Une salle, spécifiquement dédiée à leurs rôles respectifs en tant que professeurs, permet aux visiteurs, grâce à d’exceptionnels films d’archives, de se glisser dans la peau des étudiants et de suivre un cours « en direct ». Un grand nombre de documents (photographies, lettres, carnets de notes, cartes postales, etc.), réunis avec l’aide de la Fondation Josef et Anni Albers, permet également de contextualiser le travail des deux artistes.
Avec leurs vies au service de l’art et du professorat ( voir les vidéos dont on parle plus haut) , les Albers ont défriché beaucoup de terrain dans leurs domaines de prédilection, du design mobiiler au Bauhaus aux études sur les couleurs pour Josef et sur le tissage pour Anni au Black Mountain College, cette exposition qui aura pris 6 ans à monter donne la parole à deux figures qui vont ainsi trouver la place importante qui leur convient au sein de l’histoire l’art du siècle dernier.
« Logique mais ludique, équilibré mais dynamique, simple mais complexe, un modèle de relations réciproques et de “respect” », le méandre joue un rôle essentiel dans l’art et la vie des Albers. Josef reproduit abondamment ce motif, que ce soit pour ses élèves ou dans son travail. Anni le décline en le complexifiant jusqu’à en créer un labyrinthe. Les deux artistes sont particulièrement fascinés par le rapport complémentaire entre figure et fond qu’offre ce motif ornemental antique. Quand la ligne du méandre dessine une figure («active», selon Josef), elle délimite en même temps un fond. Mais celui-ci peut passer de l’espace de réserve qu’il occupe à un rôle « actif » en devenant figure à son tour. Sans début ni fin, stable et en mouvement, vertical et horizontal, mâle et femelle, le méandre incarne pour Josef non seulement « l’un des dispositifs formels les plus brillants, mais aussi l’une des grandes inventions de l’esprit humain ». Si Josef porte à la relation figure-fond un intérêt d’abord visuel (lignes verticales, horizon- tales et diagonales sont examinées selon leur potentiel illusionniste), Anni l’aborde d’un point de vue structurel, car le tissage, par essence, crée une interdépendance entre le fil de trame et le fil de chaîne. Les deux faces d’un textile se définissent par cette relation qui les rend inséparables, toutes opposées qu’elles soient.” Julia Garimorth ( extrait du catalogue de l’expo.)

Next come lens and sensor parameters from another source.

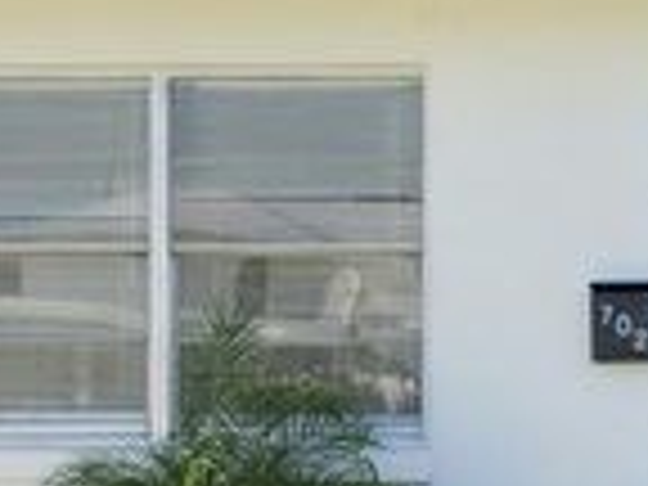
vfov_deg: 15.0
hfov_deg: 18.5
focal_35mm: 98
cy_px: 389
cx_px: 873
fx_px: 1831
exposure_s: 1/200
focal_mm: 19.5
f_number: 6.3
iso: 100
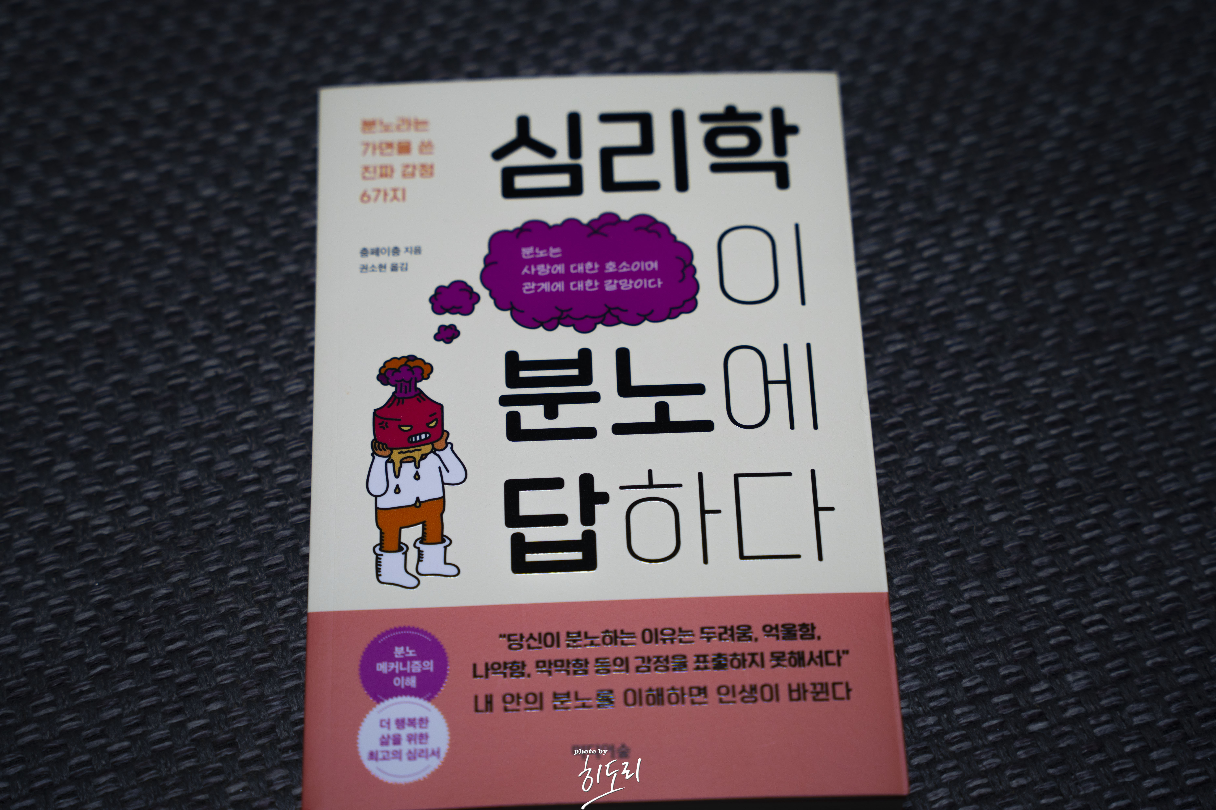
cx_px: 608
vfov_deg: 19.5
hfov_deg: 28.8
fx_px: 2364
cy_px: 405
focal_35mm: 70
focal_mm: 70
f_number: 3.2
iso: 125
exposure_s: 1/100
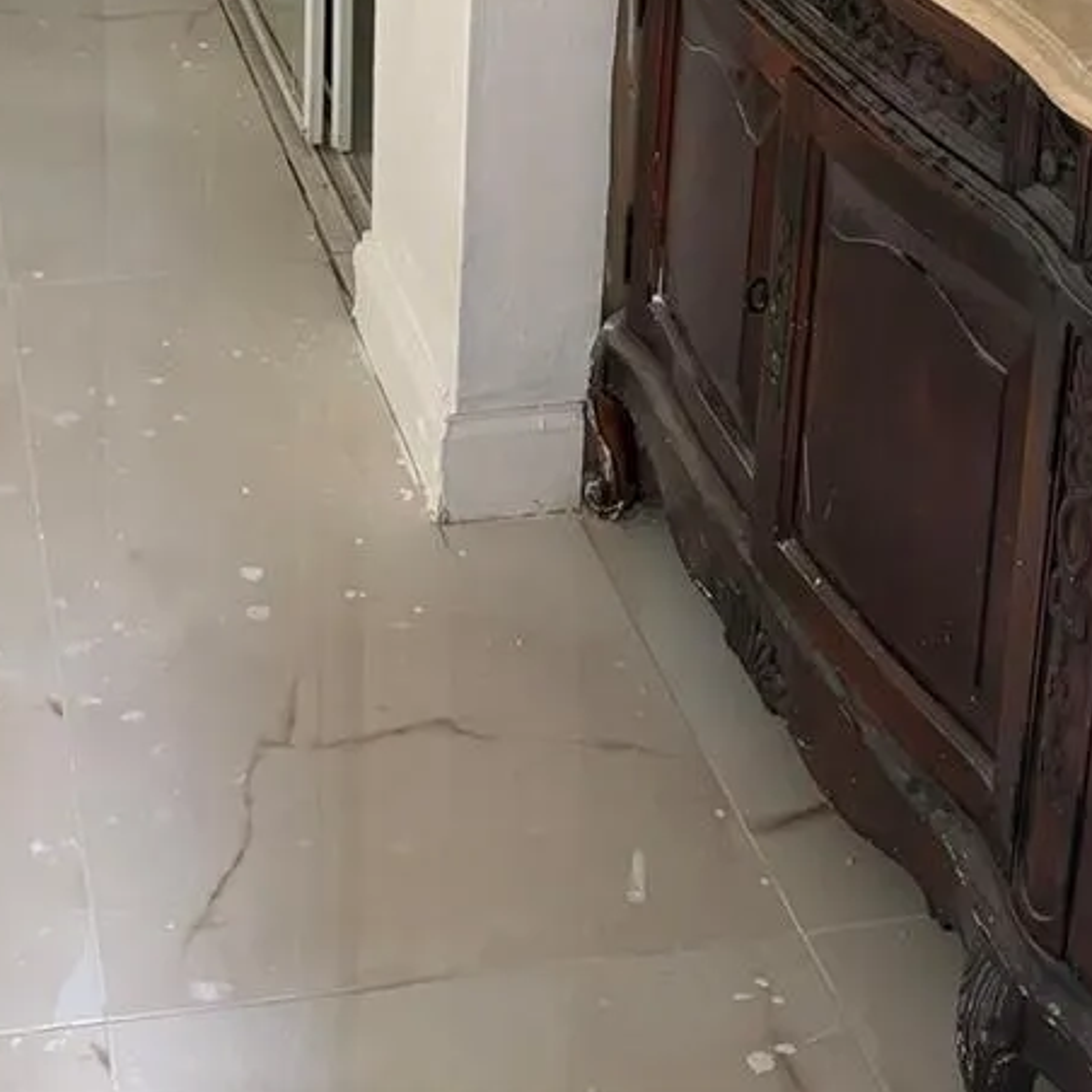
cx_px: 203
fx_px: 2177
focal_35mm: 61
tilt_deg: -11.3
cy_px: -350
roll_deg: -0.4
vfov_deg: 24.4
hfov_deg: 27.5
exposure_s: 1/60
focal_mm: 5.96
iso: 160
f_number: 1.6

L'exposition est organisée en étroite collaboration avec The Josef and Anni Albers Foundation à Bethany, Connecticut. Elle sera également présentée à l'IVAM (Instituto Valenciano de Arte Moderno) à Valence, Espagne, du 17 février au 20 juin 2022.
Bernard Trâmé le 13/09/2021
Anni et Josef Albers - L'art et la vie - >09 janvier 2022
Musée d’Art Moderne de la Ville de Paris 11, avenue du Président Wilson 75116 Paris
Un catalogue est publié aux éditions Paris Musées (272 pages, 45 €).